Depois de ficar sumido dos holofotes, desde que perdeu a eleição para o Senado em fevereiro de 2019, para Davi Alcolumbre, Renan Calheiros está de volta. Articulando-se com demais senadores, Renan agora quer se apresentar como um “interlocutor moderado” entre o Legislativo e o Ministério da Economia, tendo em vista o desgaste visível entre Paulo Guedes e Rodrigo Maia.
Qual o contexto, caros leitores? Semana passada, por 6 votos a 4, o STF liberou a venda de refinarias, ativos da Petrobras, sem autorização do Congresso. Paulo Guedes, ministro da Economia, torra patrimônio que não é seu, na sua política de “desinvestimento”, o que, por si só, já se constitui num paradoxo, num oximoro. Como se a iniciativa privada, tendo em vista o endividamento das empresas no contexto da pandemia, poderia suprir essa demanda por investimento. A não ser, é claro, se contar com a “teta” do BNDES, em forma de empréstimos a juros baixos.
Enquanto isso, o Congresso fica sem apitar ou ter poder de influência sobre essas decisões sobre desinvestimento. A ele, cabe decidir sobre temas mais polêmicos, incluindo a questão tributária, enquanto os “deuses” do STF tudo decidem.

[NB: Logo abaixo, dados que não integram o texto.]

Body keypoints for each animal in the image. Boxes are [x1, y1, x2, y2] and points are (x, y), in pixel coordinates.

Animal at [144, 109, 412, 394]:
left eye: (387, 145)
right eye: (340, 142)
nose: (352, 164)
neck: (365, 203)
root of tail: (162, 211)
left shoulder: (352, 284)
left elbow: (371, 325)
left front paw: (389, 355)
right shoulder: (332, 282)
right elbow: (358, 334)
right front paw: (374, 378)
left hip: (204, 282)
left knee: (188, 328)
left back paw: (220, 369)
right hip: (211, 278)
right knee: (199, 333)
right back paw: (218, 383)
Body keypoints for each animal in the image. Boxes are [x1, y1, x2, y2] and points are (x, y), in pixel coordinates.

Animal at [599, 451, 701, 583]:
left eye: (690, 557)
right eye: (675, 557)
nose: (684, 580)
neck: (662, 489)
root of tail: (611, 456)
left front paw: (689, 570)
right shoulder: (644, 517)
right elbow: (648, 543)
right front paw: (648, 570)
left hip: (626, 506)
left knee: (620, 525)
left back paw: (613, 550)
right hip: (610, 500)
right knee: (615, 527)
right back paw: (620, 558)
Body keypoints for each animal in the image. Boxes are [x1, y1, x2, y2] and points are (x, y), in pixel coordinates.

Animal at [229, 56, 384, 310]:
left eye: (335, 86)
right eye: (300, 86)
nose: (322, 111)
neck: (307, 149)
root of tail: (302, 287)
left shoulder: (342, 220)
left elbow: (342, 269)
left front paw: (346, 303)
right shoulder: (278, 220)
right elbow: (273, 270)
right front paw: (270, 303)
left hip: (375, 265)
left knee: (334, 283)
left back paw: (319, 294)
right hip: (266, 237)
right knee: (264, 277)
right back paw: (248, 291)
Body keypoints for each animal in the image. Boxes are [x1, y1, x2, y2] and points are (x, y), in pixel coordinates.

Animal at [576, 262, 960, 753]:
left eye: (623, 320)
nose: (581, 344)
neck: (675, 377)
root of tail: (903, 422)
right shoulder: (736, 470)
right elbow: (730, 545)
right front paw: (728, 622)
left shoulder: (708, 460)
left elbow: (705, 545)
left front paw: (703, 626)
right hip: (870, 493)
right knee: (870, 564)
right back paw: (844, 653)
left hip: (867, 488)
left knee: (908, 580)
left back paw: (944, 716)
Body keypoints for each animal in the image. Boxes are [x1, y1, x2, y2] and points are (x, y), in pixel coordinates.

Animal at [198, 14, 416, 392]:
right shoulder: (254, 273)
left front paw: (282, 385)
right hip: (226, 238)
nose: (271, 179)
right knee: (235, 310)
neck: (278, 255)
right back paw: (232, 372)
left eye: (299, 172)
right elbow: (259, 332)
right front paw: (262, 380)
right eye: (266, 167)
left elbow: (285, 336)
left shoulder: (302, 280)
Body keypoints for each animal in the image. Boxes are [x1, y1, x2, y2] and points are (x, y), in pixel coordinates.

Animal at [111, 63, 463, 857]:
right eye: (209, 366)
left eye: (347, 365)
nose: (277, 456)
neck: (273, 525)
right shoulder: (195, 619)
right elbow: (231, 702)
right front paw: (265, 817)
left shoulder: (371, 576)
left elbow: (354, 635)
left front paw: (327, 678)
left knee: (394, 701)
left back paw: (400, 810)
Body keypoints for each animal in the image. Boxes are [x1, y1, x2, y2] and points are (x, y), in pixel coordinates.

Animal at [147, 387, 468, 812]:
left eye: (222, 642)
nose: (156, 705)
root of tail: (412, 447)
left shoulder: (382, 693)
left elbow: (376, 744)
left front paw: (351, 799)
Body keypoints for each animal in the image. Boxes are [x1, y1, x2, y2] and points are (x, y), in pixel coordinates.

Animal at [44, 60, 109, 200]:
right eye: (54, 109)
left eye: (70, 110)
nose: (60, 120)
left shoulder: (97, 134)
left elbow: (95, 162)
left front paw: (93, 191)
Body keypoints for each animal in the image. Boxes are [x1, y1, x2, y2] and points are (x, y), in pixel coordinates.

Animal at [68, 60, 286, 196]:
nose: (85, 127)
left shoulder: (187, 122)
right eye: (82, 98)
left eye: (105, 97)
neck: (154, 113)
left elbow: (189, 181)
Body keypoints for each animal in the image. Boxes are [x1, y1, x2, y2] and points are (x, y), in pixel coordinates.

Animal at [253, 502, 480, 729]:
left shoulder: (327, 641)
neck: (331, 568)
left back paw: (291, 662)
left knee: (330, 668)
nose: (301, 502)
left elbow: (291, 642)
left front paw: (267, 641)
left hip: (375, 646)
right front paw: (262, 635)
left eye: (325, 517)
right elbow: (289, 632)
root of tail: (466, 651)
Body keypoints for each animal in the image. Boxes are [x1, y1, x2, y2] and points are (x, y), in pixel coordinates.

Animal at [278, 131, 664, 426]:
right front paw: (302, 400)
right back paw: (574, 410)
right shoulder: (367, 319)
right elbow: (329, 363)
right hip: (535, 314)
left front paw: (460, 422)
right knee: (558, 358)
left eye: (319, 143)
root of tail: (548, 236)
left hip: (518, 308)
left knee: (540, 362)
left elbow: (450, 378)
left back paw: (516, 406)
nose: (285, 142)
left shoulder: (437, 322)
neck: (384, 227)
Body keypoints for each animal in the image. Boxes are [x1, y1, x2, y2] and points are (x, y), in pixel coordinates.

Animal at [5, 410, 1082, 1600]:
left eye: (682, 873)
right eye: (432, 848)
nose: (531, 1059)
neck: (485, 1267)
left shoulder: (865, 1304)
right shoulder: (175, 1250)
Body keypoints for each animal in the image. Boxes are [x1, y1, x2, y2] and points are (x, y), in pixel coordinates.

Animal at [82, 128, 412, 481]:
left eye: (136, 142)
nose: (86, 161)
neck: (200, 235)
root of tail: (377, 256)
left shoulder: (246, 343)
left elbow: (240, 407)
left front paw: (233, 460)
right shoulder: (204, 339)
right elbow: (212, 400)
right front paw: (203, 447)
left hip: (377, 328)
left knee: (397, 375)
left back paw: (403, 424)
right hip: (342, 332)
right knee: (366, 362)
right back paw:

O governo precisa tocar o Renda Cidadã, obstaculizada pelo Teto de Gastos, instrumento constitucional que, desde sua aprovação, vem se colocando como acima do restante da Constituição, em termos de viabilizar investimentos e direitos sociais e trabalhistas. O governo ora fala em puxar recursos do FUNDEB e dos precatórios, recursos com destinação orçamentária certa, ora em aumentar impostos. Talvez recriando a CPMF, cabendo ao Congresso decidir.
Conforme afirmamos antes, temos um primata neoliberal comandando o Ministério da Economia. Um banqueiro de investimento, especializado em day trade, um jogador de pôquer que se faz na especulação financeira, mas que não tem tinha experiência política nenhuma, nem mesmo acadêmica, antes de assumir o posto mais alto da Fazenda nacional.
Aí entra Renan Calheiros, essa eminência parda da política brasileira, que está próxima dos círculos do poder desde que ascendeu junto com o Governo Color. Seu conterrâneo alagoano sofreu impeachment e perdeu seus direitos políticos, mas Renan continuou como ministro de FHC e interlocutor de Lula e Dilma. Sob a presidência dele, deu-se a sessão de votação do impeachment de Dilma, em 31/08/2016, quando a ex-presidente foi afastada, mas ao contrário de Color, não perdeu seus direitos políticos.
Por essa razão, podemos comparar Renan com Charles-Maurice Talleyrand-Périgord, o político e diplomata francês, de origem aristocrática, que serviu todos os governos do turbulento período francês do final do século XVIII ao início do XIX. Talleyrand serviu ao Antigo Regime, aos governos girondinos e jacobinos, do Diretório, do Império Napoleônico até a Restauração dos Bourbons.
Assim como o nobre francês, o nosso alagoano, descendente direto de antigos donatários de capitanias hereditárias, põe-se a serviço de Bolsonaro, quando este se afasta dos agitadores de redes sociais, que lhe ajudaram a vencer as eleições, mas não a governar. Melhor visitar e abraçar Dias Toffoli em encontro informal do que fazer afagos para a desvairada Sara Winter, que chora por abandono nas redes sociais.
Resta pensar a custo de quê o presidente vai se aproximar de Renan. Para seguir com a agenda de Paulo Guedes, acreditando na promessa de luz no fim do túnel? Acredita mesmo na promessa de “recuperação em V”? Vai fazer afagos em Renan para morrer abraçado com Guedes?
Buscar interlocução com os diversos setores no Congresso faz parte do jogo democrático, mas se não for para viabilizar um bom projeto para o país, o tiro pode sair pela culatra. Os governos anteriores, que experimentaram maior popularidade que Bolsonaro jamais teve, que o digam.
Voltando a Talleyrand, este tinha uma máxima: “a palavra foi dada ao homem para disfarçar o pensamento”.